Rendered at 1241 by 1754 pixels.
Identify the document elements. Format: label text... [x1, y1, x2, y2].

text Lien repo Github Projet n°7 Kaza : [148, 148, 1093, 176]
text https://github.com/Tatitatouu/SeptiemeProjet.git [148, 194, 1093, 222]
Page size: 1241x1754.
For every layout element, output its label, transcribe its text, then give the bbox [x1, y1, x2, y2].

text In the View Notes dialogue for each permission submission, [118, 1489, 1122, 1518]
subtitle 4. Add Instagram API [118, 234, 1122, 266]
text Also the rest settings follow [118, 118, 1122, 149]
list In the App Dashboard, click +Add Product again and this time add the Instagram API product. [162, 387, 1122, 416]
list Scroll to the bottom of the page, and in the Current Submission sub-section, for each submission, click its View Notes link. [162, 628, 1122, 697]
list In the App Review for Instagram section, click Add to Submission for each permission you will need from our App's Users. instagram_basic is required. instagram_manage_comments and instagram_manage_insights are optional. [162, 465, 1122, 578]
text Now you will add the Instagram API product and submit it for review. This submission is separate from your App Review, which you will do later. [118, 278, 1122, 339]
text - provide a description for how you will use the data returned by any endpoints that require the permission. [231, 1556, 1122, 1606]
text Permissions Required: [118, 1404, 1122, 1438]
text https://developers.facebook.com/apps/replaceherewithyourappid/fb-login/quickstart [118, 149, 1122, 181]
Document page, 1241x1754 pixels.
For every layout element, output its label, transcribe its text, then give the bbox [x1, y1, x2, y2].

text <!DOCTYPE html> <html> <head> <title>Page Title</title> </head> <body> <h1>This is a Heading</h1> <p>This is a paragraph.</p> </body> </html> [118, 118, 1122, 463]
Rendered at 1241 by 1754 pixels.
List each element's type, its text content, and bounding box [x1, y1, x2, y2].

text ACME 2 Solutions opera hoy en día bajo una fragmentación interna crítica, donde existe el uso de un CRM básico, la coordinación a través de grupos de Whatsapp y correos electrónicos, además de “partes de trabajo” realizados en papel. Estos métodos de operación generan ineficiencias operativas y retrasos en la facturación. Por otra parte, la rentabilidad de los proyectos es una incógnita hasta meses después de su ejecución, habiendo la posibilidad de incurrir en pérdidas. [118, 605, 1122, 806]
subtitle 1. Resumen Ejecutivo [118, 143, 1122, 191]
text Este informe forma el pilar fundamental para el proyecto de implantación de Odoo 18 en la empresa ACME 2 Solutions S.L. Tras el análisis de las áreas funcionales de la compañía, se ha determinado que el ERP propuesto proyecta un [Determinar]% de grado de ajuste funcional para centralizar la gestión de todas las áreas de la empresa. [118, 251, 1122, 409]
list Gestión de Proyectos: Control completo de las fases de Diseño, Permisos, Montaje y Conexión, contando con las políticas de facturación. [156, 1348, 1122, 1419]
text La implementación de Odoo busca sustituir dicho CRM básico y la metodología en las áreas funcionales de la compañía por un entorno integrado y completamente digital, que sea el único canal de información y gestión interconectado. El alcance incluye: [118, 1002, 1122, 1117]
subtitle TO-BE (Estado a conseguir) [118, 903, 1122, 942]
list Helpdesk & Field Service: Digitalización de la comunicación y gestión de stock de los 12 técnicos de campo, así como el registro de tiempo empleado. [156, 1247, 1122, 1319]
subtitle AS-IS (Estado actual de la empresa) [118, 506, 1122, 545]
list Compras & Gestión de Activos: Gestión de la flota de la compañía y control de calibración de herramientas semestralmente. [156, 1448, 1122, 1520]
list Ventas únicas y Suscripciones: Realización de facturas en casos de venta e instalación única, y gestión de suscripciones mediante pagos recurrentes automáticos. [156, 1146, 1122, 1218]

§ **The request**: Present every line of the data above as a numbered list, omitting any blank lines.

§ **Complete answer**:
1. Rendered at 1241 by 1754 pixels.
2. Identify the document elements. Format: label text... [x1, y1, x2, y2].
3. text Lien repo Github Projet n°7 Kaza : [148, 148, 1093, 176]
4. text https://github.com/Tatitatouu/SeptiemeProjet.git [148, 194, 1093, 222]
5. Page size: 1241x1754.
6. For every layout element, output its label, transcribe its text, then give the bbox [x1, y1, x2, y2].
7. text In the View Notes dialogue for each permission submission, [118, 1489, 1122, 1518]
8. subtitle 4. Add Instagram API [118, 234, 1122, 266]
9. text Also the rest settings follow [118, 118, 1122, 149]
10. list In the App Dashboard, click +Add Product again and this time add the Instagram API product. [162, 387, 1122, 416]
11. list Scroll to the bottom of the page, and in the Current Submission sub-section, for each submission, click its View Notes link. [162, 628, 1122, 697]
12. list In the App Review for Instagram section, click Add to Submission for each permission you will need from our App's Users. instagram_basic is required. instagram_manage_comments and instagram_manage_insights are optional. [162, 465, 1122, 578]
13. text Now you will add the Instagram API product and submit it for review. This submission is separate from your App Review, which you will do later. [118, 278, 1122, 339]
14. text - provide a description for how you will use the data returned by any endpoints that require the permission. [231, 1556, 1122, 1606]
15. text Permissions Required: [118, 1404, 1122, 1438]
16. text https://developers.facebook.com/apps/replaceherewithyourappid/fb-login/quickstart [118, 149, 1122, 181]
17. Document page, 1241x1754 pixels.
18. For every layout element, output its label, transcribe its text, then give the bbox [x1, y1, x2, y2].
19. text <!DOCTYPE html> <html> <head> <title>Page Title</title> </head> <body> <h1>This is a Heading</h1> <p>This is a paragraph.</p> </body> </html> [118, 118, 1122, 463]
20. Rendered at 1241 by 1754 pixels.
21. List each element's type, its text content, and bounding box [x1, y1, x2, y2].
22. text ACME 2 Solutions opera hoy en día bajo una fragmentación interna crítica, donde existe el uso de un CRM básico, la coordinación a través de grupos de Whatsapp y correos electrónicos, además de “partes de trabajo” realizados en papel. Estos métodos de operación generan ineficiencias operativas y retrasos en la facturación. Por otra parte, la rentabilidad de los proyectos es una incógnita hasta meses después de su ejecución, habiendo la posibilidad de incurrir en pérdidas. [118, 605, 1122, 806]
23. subtitle 1. Resumen Ejecutivo [118, 143, 1122, 191]
24. text Este informe forma el pilar fundamental para el proyecto de implantación de Odoo 18 en la empresa ACME 2 Solutions S.L. Tras el análisis de las áreas funcionales de la compañía, se ha determinado que el ERP propuesto proyecta un [Determinar]% de grado de ajuste funcional para centralizar la gestión de todas las áreas de la empresa. [118, 251, 1122, 409]
25. list Gestión de Proyectos: Control completo de las fases de Diseño, Permisos, Montaje y Conexión, contando con las políticas de facturación. [156, 1348, 1122, 1419]
26. text La implementación de Odoo busca sustituir dicho CRM básico y la metodología en las áreas funcionales de la compañía por un entorno integrado y completamente digital, que sea el único canal de información y gestión interconectado. El alcance incluye: [118, 1002, 1122, 1117]
27. subtitle TO-BE (Estado a conseguir) [118, 903, 1122, 942]
28. list Helpdesk & Field Service: Digitalización de la comunicación y gestión de stock de los 12 técnicos de campo, así como el registro de tiempo empleado. [156, 1247, 1122, 1319]
29. subtitle AS-IS (Estado actual de la empresa) [118, 506, 1122, 545]
30. list Compras & Gestión de Activos: Gestión de la flota de la compañía y control de calibración de herramientas semestralmente. [156, 1448, 1122, 1520]
31. list Ventas únicas y Suscripciones: Realización de facturas en casos de venta e instalación única, y gestión de suscripciones mediante pagos recurrentes automáticos. [156, 1146, 1122, 1218]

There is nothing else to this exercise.